We conclude that the external evidence easily outweighs the very weak internal evidence against Pauline authorship.
The opponents here seem to be the same as in Colossians, because of several mentions of principalities and powers: 1:21; 3:10.
There is a different problem here. The opening line is usually rendered: "Paul, an Apostle... to the holy ones who are at Ephesus... ." But several major manuscripts omit the words "at Ephesus. Further, in 1:15 and 3:1 Paul speaks as if he had not been to Ephesus. Yet we know he spent several years there.
The probable explanation is this: Ephesians was really sort of circular letter, and a blank was left, for the reader to fill in the name of the church where it was being read. The fact that circular letters are not known to have existed in that day proves nothing: Paul could still have gotten the idea.
Ephesians was probably written after Colossians. Paul is in prison - he was in several prisons. The traditional view is Rome, 61-63, but Caesarea is also possible.
Chapter 1: Here Paul speaks of predestination, but just as in Romans, it is a predestination to (full) membership in the Church.
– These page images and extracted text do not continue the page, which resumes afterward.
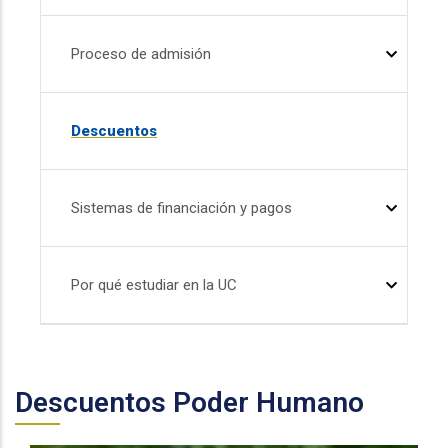
Proceso de admisión
Descuentos
Sistemas de financiación y pagos
Por qué estudiar en la UC
Descuentos Poder Humano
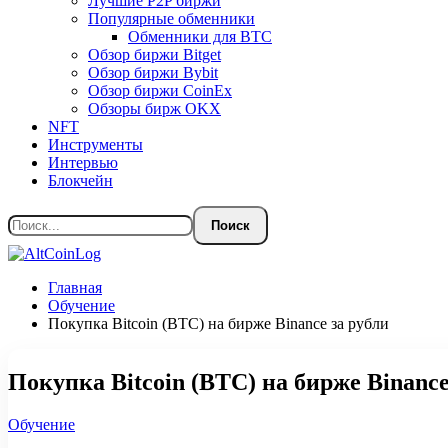
Лучшие P2P биржи
Популярные обменники
Обменники для BTC
Обзор биржи Bitget
Обзор биржи Bybit
Обзор биржи CoinEx
Обзоры бирж OKX
NFT
Инструменты
Интервью
Блокчейн
Главная
Обучение
Покупка Bitcoin (BTC) на бирже Binance за рубли
Покупка Bitcoin (BTC) на бирже Binance
Обучение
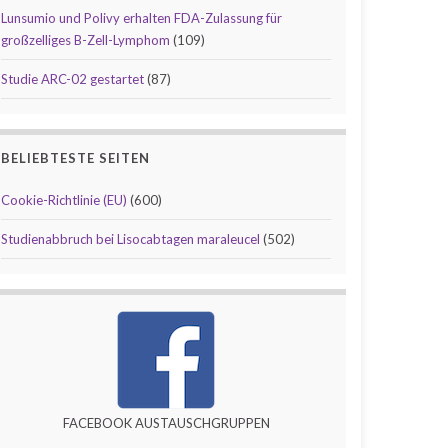
Lunsumio und Polivy erhalten FDA-Zulassung für
großzelliges B-Zell-Lymphom
(109)
Studie ARC-02 gestartet
(87)
BELIEBTESTE SEITEN
Cookie-Richtlinie (EU)
(600)
Studienabbruch bei Lisocabtagen maraleucel
(502)
FACEBOOK AUSTAUSCHGRUPPEN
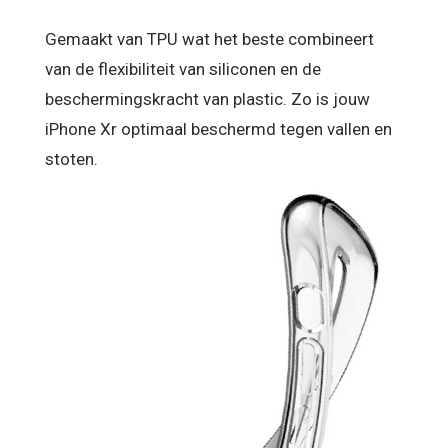
Gemaakt van TPU wat het beste combineert
van de flexibiliteit van siliconen en de
beschermingskracht van plastic. Zo is jouw
iPhone Xr optimaal beschermd tegen vallen en
stoten.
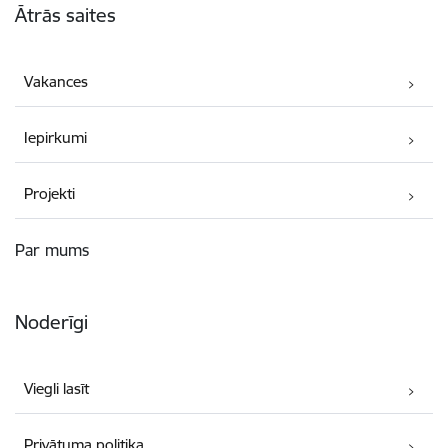
Ātrās saites
Vakances
Iepirkumi
Projekti
Par mums
Noderīgi
Viegli lasīt
Privātuma politika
2:8-9: Paul says that even faith, the condition for justification, is a gift of God. This does not imply a blind predestination: God offers faith to all; those who do not reject it get it. The process we explained in connection with Romans 2:14-16 is the explanation of how this works.
4:7: Here Paul speaks of grace given "according to the measure of the giving of Christ." We need to notice from the context, vv. 8- 13, that Paul speaks here of charismatic graces, not of the graces essential for salvation. These latter He offers most abundantly, without measure, since the price of redemption earned an infinite objective title for each person (cf. Gal 2:20). But charismatic graces are given without regard to merit (cf. Mt 7:21-23) according to what the Spirit wills to give (1 Cor 12:11).
5:21- 6:1: Here we have the Haustafel, the ideal picture of the family, much like that in Colossians, except here Paul adds that the union of husband and wife is like that of Christ and the Church. In v. 33 the wife should "fear" her husband. It means respect rather than fear.